Clemens « Ardek » Wijers : claviers et orchestrations
Il existait pour symboliser l’événement une exposition dans un musée en Hollande. Il s’agit donc ici d’un concept album qui succède à « Dance And Laugh Amongst The Rotten » sorti il y a déjà cinq ans. Ce nouvel opus « Franckensteina Strataemontanus » a vu le jour le 26 juin via le label français Season of mist. L’enregistrement a eu lieu au Tidal wave studio pour la batterie, les guitares et la basse sous la houlette de Patrick Damiani. Quant aux vocaux, les claviers et orchestrations ils ont été réalisés au Clemens Wijers Music Productions.
A ce sujet le travail sur les synthés est un des points centraux, voire la clef de voûte de leur art black metal symphonique teinté baroque. De plus la coloration indus est bien mise en relief. La piste du nom de l’album propose un riff très efficace, catchy et mémorisable instantanément. Ce dernier est l’œuvre de l’homme aux claviers. On ressent que le groupe a une réelle affection pour Rammstein qui va en grandissant pour s’affirmer sans doute de plus en plus.
Musicalement parlant le combo s’est dépassé une nouvelle fois, les samples utilisés pourraient presque faire songer à un orchestre. Le groupe a travaillé avec Robert Carranza qui a déjà fait ses armes avec The Mars Volta ou encore Marylin Manson entre autre sans s’être occuper auparavant de metal extrême. Les bataves aiment le goût du risque et c’est tout à leur honneur. Le pari est tenu et le résultat en est bluffant de puissance au niveau du son.
Même si musicalement parlant on s’éloigne très légèrement du metal extrême de leurs débuts pour se rapprocher d’un metal ayant été influencé parfois assez fortement par Rammstein. Que les fans se rassurent Carach Angren reste bel et bien dans leur créneau d’origine.
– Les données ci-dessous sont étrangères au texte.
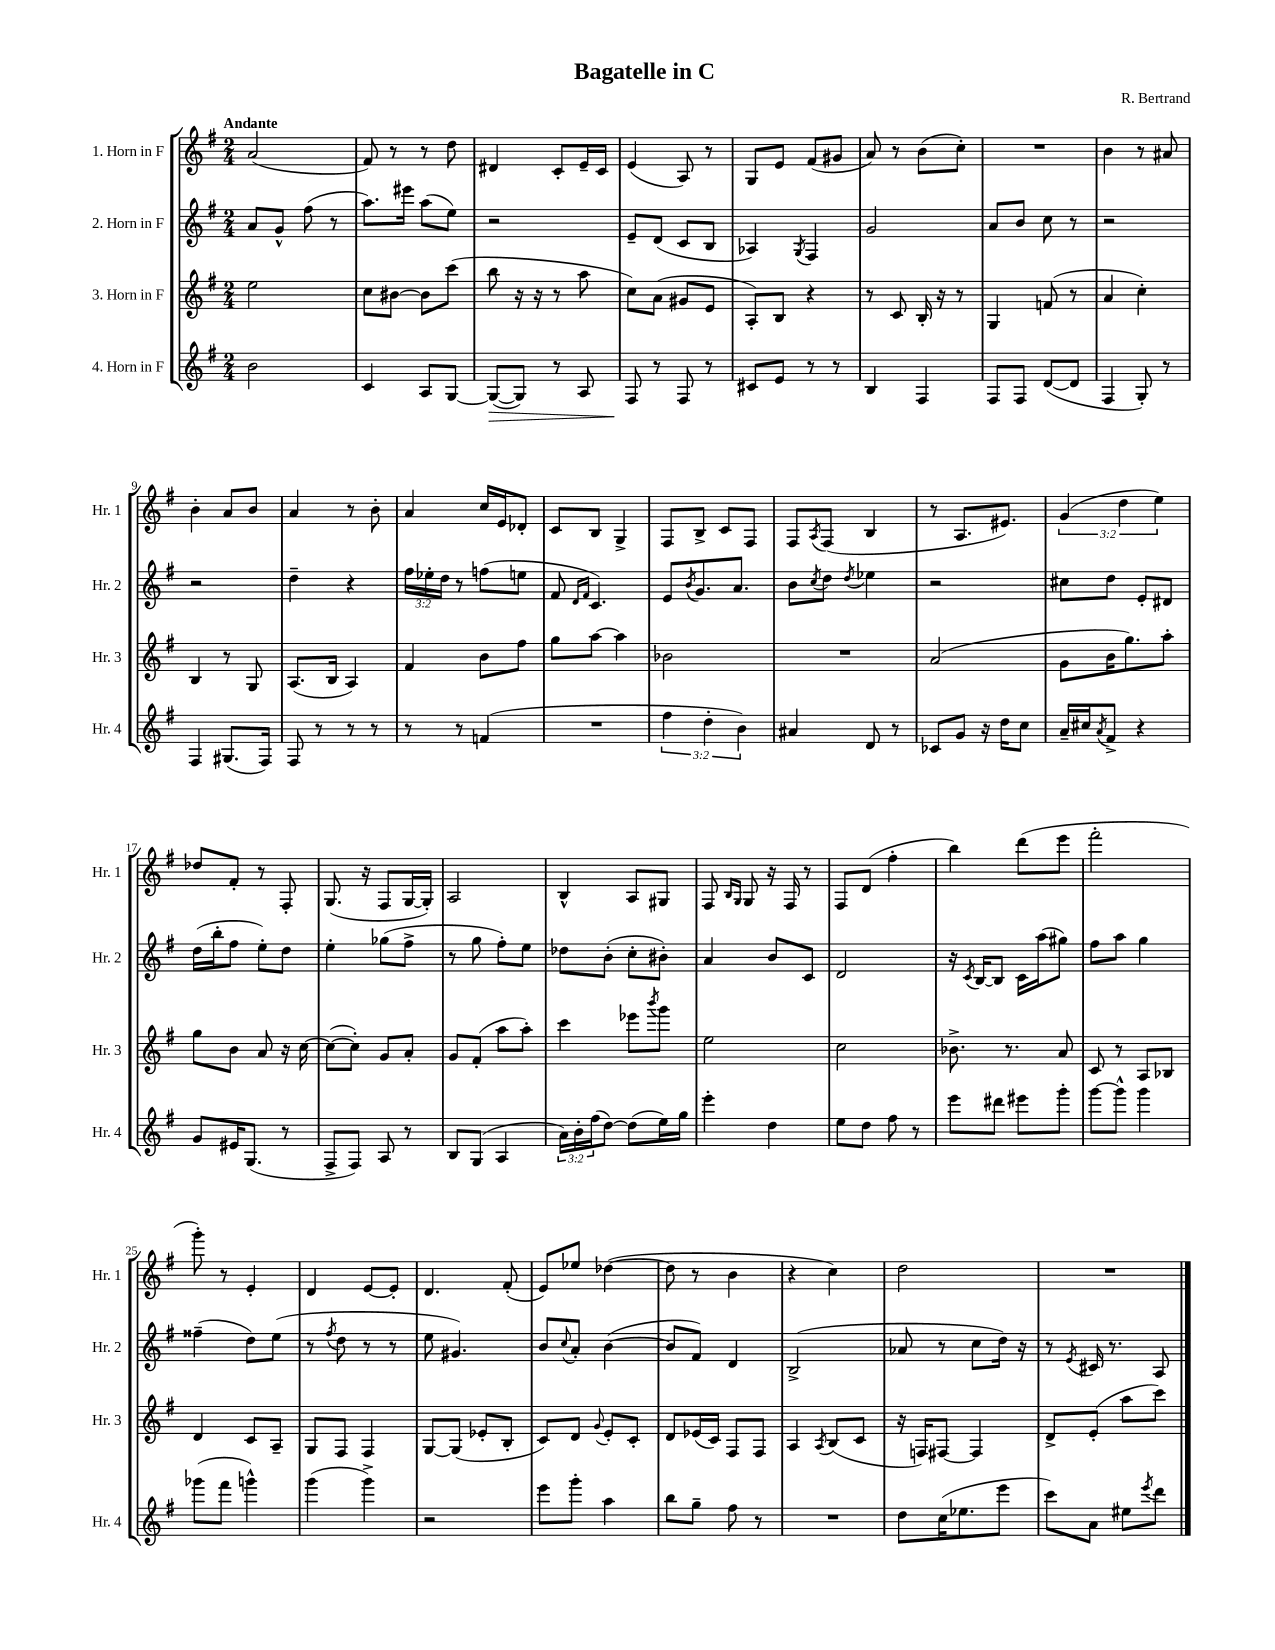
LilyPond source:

\header { title = "Bagatelle in C" composer = "R. Bertrand" }
<<
\new StaffGroup <<
\new Staff = "s0" \with { instrumentName = "1. Horn in F" shortInstrumentName = "Hr. 1" } {
    \clef treble \key g \major \numericTimeSignature \time 2/4 \override Staff.TupletNumber.text = #tuplet-number::calc-fraction-text \tempo "Andante"
    a'2( |
    fis'8) r8 r8 d''8 |
    dis'4 c'8-. e'16-- c'16 |
    e'4( a8) r8 |
    g8 e'8 fis'8( gis'8 |
    a'8) r8 b'8( c''8-.) |
    R2 |
    b'4 r8 ais'8 |
    b'4-. a'8 b'8 |
    a'4 r8 b'8-. |
    a'4 c''16 e'16 des'8-. |
    c'8 b8 g4-> |
    fis8 b8-> c'8 fis8 |
    fis8 \acciaccatura { a8 } fis8( b4 |
    r8 a8. eis'8.) |
    \tuplet 3/2 { g'4( d''4 e''4) } |
    des''8 fis'8-. r8 fis8-. |
    g8.( r16 fis8 g16~ g16-.) |
    a2 |
    b4-^ a8 gis8 |
    fis8 \grace { b16 g16 } g8 r16 fis16 r8 |
    fis8 d'8( fis''4-. |
    b''4) d'''8( e'''8 |
    fis'''2-. |
    g'''8-.) r8 e'4-. |
    d'4 e'8~ e'8-. |
    d'4. fis'8-.( |
    e'8) ees''8 des''4~( |
    des''8 r8 b'4 |
    r4 c''4) |
    d''2 |
    R2 \bar "|." |
}
\new Staff = "s1" \with { instrumentName = "2. Horn in F" shortInstrumentName = "Hr. 2" } {
    \clef treble \key g \major \numericTimeSignature \time 2/4 \override Staff.TupletNumber.text = #tuplet-number::calc-fraction-text
    a'8 g'8-^ fis''8( r8 |
    a''8.) eis'''16 a''8( e''8) |
    r2 |
    e'8-- d'8( c'8 b8 |
    aes4) \acciaccatura { g8 } fis4 |
    g'2 |
    a'8 b'8 c''8 r8 |
    r2 |
    r2 |
    d''4-- r4 |
    \tuplet 3/2 { fis''16 ees''16-. d''16 } r8 f''8( e''8 |
    fis'8 \grace { d'16 fis'16 } c'4.) |
    e'8 \acciaccatura { b'8 } g'8. a'8. |
    b'8 \acciaccatura { c''8 } d''8 \acciaccatura { d''8 } ees''4 |
    r2 |
    cis''8 d''8 e'8-. dis'8 |
    d''16( b''16-. fis''8 e''8-.) d''8 |
    e''4-. ges''8( fis''8-> |
    r8 g''8 fis''8-.) e''8 |
    des''8 b'8-.( c''8-. bis'8-.) |
    a'4 b'8 c'8 |
    d'2 |
    r16 \acciaccatura { c'8 } b16~ b8 c'16 a''16( gis''8) |
    fis''8 a''8 g''4 |
    fisis''4--( d''8) e''8( |
    r8 \acciaccatura { fis''8 } d''8 r8 r8 |
    e''8 gis'4.) |
    b'8 \appoggiatura { c''8 } a'8-. b'4~( |
    b'8 fis'8) d'4 |
    b2->( |
    aes'8 r8 c''8 d''16) r16 |
    r8 \acciaccatura { e'8 } cis'16 r8. a8 \bar "|." |
}
\new Staff = "s2" \with { instrumentName = "3. Horn in F" shortInstrumentName = "Hr. 3" } {
    \clef treble \key g \major \numericTimeSignature \time 2/4
    e''2 |
    c''8 bis'8~ bis'8 c'''8( |
    b''8 r16 r16 r8 a''8 |
    c''8) a'8( gis'8 e'8 |
    a8-.) b8 r4 |
    r8 c'8 b16-. r16 r8 |
    g4 f'8( r8 |
    a'4 c''4-.) |
    b4 r8 g8 |
    a8.( b16 a4) |
    fis'4 b'8 fis''8 |
    g''8 a''8~ a''4 |
    bes'2 |
    R2 |
    a'2( |
    g'8 b'16 g''8.) a''8-. |
    g''8 b'8 a'8 r16 c''16~ |
    c''8~( c''8-.) g'8 a'8-. |
    g'8 fis'8-.( a''8 a''8-.) |
    c'''4 ees'''8 \acciaccatura { b'''8 } g'''8 |
    e''2 |
    c''2 |
    bes'8.-> r8. a'8 |
    c'8 r8 a8 bes8 |
    d'4 c'8 a8-- |
    g8 fis8 fis4 |
    g8~ g8( ees'8-. b8-. |
    c'8) d'8 \appoggiatura { g'8 } e'8-. c'8-. |
    d'8 ees'16( c'16) fis8 fis8 |
    a4 \acciaccatura { a8 } b8( c'8 |
    r16 f16) fis8~ fis4 |
    d'8-> e'8-.( a''8 c'''8) \bar "|." |
}
\new Staff = "s3" \with { instrumentName = "4. Horn in F" shortInstrumentName = "Hr. 4" } {
    \clef treble \key g \major \numericTimeSignature \time 2/4 \override Staff.TupletNumber.text = #tuplet-number::calc-fraction-text
    b'2 |
    c'4 a8 g8~ |
    g8~\>( g8) r8 a8 |
    fis8\! r8 fis8 r8 |
    cis'8 e'8 r8 r8 |
    b4 fis4 |
    fis8 fis8 d'8~( d'8 |
    fis4 g8-.) r8 |
    fis4 gis8.( fis16) |
    fis8 r8 r8 r8 |
    r8 r8 f'4( |
    R2 |
    \tuplet 3/2 { fis''4 d''4-. b'4) } |
    ais'4 d'8 r8 |
    ces'8 g'8 r16 d''16 c''8 |
    a'16-- cis''16 \acciaccatura { a'8 } fis'8-> r4 |
    g'8 eis'16 g8.( r8 |
    fis8-> fis8) a8 r8 |
    b8 g8( a4 |
    \tuplet 3/2 { a'16) b'16-. fis''16( } d''8~) d''8( e''16) g''16 |
    e'''4-. d''4 |
    e''8 d''8 fis''8 r8 |
    e'''8 dis'''8 eis'''8 g'''8-. |
    g'''8~ g'''8-^ g'''4 |
    ges'''8( fis'''8 g'''4-^) |
    g'''4( g'''4->) |
    r2 |
    e'''8 g'''8-. a''4 |
    b''8 g''8-- fis''8 r8 |
    R2 |
    d''8 c''16( ees''8. e'''8 |
    c'''8) a'8 eis''8 \acciaccatura { e'''8 } d'''8 \bar "|." |
}
>>
>>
Carach Angren, les maîtres du style horror metal sont bels et bien de retour
La première piste « In German Woodland » débute par une personne qui narre. On a tout de suite l’impression de se retrouver au beau milieu d’une bande originale d’un film. L’album est constitué de surprises et l’inspiration se révèle concrètement.
L’aspect cinématographique est un atout une fois de plus car cela donne toujours l’impression de découvrir de nouvelles subtilités à chaque écoute. Et il y en a un bon paquet d’ailleurs. Bien à eux. Certains morceaux savent se montrer brutaux, efficaces et très directs au niveau des rythmiques.
On peut songer à ce sujet à la piste qui a donné son nom à la galette. Et sur cette dernière le spectre de Rammstein est décelable à l’évidence mais bien placé par petites touches et toujours avec un soucis de discrétion peut-on dire.
Les vocaux de Seregor sont toujours aussi diversifiés ce qui confère au combo une fois de plus une grande force et une originalité exemplaire. Il sait susurrer, chuchoter et passer juste après à des vocaux criards du plus bel effet. Le travail sur ces derniers est exceptionnel c’est une réalité. Au niveau des thématiques retenues Johann Conrad Dippel est au centre de cet opus.
« Operation Compass » nous offre des riffs assez massifs dans le genre et possède cette touche death au niveau du grain des guitares ce qui peut être un peu étonnant lors de la première écoute car c’est assez peu courant chez nos néerlandais.
Les maîtres du style horror metal sont bels et bien de retour et de la manière la plus fracassante possible. Il nous reste plus qu’à espérer les revoir en concert très prochainement pour pouvoir juger de la teneur de leurs nouveaux morceaux sur les planches.